Everything you need to know about CSS Units for Typography and Layout
🤷♀️ px, rem, dp, %, em... 🤷♀️
CSS units are one of the reasons front-end engineering and design are tricky. You can achieve the same visual result on a fixed-dimension page with any of them.
Yet they are far from equal. Change the viewport dimensions, aspect ratio, zoom in or out, and you'll start noticing differences. And if you're designing for many users, you'll hit all of these.
"As per the WCAG (accessibility) guideline the content shall be readable at 200% zoom."
So when starting working on a new app or design system, the question will arise. Which CSS units should we use?
"To render anything on the screen we need some space so in order to define that space we also need to define a unit of that measurement."
📗 Razorpay's Units for typography and layout is the team's architecture decision record documenting the choice of units for their Blade design system. As expected, the choice isn't a silver bullet but is extremely well explained. And if you don't care about why, jump to the "What will work for us?" section to get to the conclusion.
What’s a Good PM and how to Hire one
"What is product management? What does a product manager do? What makes a great product manager, and how do you become one?"

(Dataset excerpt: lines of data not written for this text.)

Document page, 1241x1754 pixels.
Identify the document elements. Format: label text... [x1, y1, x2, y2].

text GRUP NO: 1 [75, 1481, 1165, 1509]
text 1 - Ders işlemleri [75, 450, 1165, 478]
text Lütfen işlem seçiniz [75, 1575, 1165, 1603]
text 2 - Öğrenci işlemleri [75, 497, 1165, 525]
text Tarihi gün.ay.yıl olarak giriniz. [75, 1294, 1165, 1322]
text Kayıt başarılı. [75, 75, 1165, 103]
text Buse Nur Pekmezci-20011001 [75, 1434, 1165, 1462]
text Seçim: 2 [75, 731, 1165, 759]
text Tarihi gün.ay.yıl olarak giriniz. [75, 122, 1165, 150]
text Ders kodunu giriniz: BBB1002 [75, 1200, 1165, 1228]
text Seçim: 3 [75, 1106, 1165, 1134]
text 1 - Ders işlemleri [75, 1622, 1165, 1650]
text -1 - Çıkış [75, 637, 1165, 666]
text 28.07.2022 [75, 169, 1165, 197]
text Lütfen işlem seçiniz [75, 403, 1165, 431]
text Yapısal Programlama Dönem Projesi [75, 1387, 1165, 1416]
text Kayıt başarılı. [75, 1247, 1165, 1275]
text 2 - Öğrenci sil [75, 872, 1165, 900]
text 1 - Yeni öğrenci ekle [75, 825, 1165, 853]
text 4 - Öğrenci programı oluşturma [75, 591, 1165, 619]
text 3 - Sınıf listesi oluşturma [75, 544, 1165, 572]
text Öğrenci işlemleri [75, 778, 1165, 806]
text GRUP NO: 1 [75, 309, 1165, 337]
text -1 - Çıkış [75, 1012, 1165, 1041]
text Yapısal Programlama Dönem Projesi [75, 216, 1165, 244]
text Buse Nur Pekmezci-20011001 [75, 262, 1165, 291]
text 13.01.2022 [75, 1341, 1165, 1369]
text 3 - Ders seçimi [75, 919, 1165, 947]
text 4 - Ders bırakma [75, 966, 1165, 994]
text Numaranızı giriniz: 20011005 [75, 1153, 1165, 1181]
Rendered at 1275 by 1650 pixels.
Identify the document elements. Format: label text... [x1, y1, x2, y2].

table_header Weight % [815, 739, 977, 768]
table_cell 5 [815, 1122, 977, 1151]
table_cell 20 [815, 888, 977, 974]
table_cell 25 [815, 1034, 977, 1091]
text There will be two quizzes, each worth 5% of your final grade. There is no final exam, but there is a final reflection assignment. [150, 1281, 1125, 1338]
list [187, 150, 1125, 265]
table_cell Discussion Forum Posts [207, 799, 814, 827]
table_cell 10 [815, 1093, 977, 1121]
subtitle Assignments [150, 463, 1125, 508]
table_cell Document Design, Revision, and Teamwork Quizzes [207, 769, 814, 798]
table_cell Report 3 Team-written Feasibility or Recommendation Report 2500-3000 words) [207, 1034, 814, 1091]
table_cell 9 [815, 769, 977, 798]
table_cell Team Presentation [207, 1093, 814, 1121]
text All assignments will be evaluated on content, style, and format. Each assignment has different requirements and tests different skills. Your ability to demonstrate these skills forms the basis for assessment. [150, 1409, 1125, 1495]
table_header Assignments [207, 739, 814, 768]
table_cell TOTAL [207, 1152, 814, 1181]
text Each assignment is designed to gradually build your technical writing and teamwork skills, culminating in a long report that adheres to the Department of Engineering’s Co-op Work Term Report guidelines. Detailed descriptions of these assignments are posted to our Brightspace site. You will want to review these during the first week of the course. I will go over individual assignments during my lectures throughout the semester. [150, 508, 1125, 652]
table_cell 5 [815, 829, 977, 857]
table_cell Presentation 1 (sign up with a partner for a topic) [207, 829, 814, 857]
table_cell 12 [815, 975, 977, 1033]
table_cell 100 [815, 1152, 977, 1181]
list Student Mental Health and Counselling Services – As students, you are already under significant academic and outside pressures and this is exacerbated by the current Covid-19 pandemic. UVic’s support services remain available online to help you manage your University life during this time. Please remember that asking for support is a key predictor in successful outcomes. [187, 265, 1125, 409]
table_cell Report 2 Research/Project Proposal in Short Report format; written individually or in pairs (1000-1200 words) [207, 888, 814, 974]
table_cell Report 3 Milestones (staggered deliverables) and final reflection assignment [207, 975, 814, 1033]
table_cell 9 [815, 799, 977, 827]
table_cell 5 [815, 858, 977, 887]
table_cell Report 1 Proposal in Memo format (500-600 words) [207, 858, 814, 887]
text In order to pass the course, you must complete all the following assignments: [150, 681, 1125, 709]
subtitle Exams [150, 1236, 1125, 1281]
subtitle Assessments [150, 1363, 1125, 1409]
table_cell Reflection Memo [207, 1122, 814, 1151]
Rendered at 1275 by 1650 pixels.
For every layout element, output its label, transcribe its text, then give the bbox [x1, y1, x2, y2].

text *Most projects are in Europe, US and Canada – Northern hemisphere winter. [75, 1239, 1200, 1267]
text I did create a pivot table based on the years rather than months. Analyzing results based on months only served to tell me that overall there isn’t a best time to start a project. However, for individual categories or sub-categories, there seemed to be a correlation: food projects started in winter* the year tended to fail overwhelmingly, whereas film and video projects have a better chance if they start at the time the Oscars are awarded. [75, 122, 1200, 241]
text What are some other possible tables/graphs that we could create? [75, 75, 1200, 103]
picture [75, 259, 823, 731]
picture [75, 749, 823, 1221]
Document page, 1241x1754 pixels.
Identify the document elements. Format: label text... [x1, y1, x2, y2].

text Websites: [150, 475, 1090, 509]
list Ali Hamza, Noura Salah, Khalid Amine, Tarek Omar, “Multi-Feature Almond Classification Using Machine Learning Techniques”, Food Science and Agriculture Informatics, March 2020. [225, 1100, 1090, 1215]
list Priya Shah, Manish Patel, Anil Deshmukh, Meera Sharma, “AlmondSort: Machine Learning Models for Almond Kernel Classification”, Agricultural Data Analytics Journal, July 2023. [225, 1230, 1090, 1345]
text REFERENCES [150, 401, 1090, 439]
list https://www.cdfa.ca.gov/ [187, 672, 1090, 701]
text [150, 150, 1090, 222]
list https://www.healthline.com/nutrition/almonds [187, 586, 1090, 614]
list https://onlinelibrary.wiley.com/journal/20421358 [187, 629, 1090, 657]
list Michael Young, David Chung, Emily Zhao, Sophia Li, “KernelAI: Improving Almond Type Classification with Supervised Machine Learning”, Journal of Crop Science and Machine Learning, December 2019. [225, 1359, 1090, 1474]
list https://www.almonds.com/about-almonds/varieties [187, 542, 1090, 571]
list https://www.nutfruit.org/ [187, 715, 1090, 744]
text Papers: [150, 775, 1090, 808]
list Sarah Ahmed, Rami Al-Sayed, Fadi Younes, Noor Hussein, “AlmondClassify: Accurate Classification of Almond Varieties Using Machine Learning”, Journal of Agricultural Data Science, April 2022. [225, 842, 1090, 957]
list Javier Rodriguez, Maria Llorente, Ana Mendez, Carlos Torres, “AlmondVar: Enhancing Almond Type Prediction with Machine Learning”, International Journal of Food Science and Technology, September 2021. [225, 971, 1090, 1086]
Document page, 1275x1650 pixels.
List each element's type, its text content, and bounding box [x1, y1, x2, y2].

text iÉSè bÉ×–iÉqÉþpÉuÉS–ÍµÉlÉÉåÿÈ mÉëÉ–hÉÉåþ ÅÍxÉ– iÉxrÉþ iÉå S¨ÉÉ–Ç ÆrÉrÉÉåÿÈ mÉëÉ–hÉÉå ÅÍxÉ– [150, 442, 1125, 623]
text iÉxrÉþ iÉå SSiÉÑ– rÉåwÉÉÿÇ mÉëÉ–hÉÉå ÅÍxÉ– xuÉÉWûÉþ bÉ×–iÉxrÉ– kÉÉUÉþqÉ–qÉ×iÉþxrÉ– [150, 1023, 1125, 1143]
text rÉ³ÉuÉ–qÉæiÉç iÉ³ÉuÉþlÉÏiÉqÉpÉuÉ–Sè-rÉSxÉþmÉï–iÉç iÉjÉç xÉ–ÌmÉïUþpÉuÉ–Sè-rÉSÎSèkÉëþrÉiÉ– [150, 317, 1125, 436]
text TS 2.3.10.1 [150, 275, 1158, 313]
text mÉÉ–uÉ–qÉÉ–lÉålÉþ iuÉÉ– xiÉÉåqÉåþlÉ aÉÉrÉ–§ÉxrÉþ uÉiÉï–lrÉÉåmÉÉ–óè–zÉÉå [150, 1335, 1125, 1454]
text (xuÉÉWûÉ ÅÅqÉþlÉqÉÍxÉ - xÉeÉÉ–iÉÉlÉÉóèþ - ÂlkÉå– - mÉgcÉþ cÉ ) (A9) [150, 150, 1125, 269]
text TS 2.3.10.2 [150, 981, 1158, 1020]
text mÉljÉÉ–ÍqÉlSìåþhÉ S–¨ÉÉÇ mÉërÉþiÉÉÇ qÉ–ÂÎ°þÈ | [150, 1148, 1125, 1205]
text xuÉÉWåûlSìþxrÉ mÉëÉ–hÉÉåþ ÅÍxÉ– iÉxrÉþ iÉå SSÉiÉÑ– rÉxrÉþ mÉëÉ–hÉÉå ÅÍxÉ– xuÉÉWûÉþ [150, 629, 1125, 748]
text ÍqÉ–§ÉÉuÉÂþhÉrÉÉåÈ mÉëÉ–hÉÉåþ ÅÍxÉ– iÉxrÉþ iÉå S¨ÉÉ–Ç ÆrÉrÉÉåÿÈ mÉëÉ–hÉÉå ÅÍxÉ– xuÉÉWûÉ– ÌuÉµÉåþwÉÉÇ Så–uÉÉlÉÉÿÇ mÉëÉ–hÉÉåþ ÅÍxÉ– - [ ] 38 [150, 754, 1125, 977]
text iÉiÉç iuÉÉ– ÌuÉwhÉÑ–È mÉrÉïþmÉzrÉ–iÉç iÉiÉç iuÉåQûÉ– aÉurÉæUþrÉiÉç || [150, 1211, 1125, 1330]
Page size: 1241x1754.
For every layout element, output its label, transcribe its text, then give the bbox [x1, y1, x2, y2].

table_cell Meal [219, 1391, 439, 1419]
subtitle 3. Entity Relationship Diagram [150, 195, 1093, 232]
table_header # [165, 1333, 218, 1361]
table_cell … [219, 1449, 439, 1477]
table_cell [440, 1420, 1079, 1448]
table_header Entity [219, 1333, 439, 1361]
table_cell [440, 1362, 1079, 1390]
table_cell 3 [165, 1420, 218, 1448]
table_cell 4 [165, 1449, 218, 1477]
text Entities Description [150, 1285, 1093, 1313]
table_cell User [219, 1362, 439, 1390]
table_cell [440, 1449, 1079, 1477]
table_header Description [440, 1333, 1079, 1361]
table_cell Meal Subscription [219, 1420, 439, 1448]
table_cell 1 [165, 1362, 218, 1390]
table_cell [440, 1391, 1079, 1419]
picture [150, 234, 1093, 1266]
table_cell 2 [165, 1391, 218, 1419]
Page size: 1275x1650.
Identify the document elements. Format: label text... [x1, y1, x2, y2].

Product is such a complex yet crucial role that if you ask two different people about what product management is, you could get two almost opposite answers.
Of course, different contexts require different skillsets; Product is far from a one-size-fits-all.
Yet there are fundamental traits that you can look for in all product leaders. And as a PM, they should drive your personal growth.
📗 Ken Norton's How to Hire a Product Manager is a re-edition of his 2005 essay that was instrumental to the success of many leaders and aspiring PMs. Rather than focusing on hiring, it focuses on these traits that make a good product manager, interview questions being the cherry on top.
One of product management's all-time classics.
Change Data Capture
10x engineers meet 10x technology. Some pieces of tech unlock hundreds of use cases.
In recent years, the trend has been to move away from batching toward streaming. Change-Data-Capture (CDC) is that 10x technology.
It's the simplest form of streaming that enables real-time data processing with no restriction of use case. Anything that can consume a pub/sub type system can become reactive, real-time, thanks to CDC.
The magic: you don't have to craft custom events.
"Change data capture (CDC) is a data replication technique to identify and track changes in a database that publishes each database event as messages to a real-time stream. Downstream systems can consume this row-level change feed for various purposes such as analytics, synchronization, and data replication."
📗 FaunaDB's What is change data capture introduces this idea, its use cases as well as implementation. While log-based replication has become the standard, especially on Postgres and MySQL, there are multiple ways of doing CDC on other storage systems.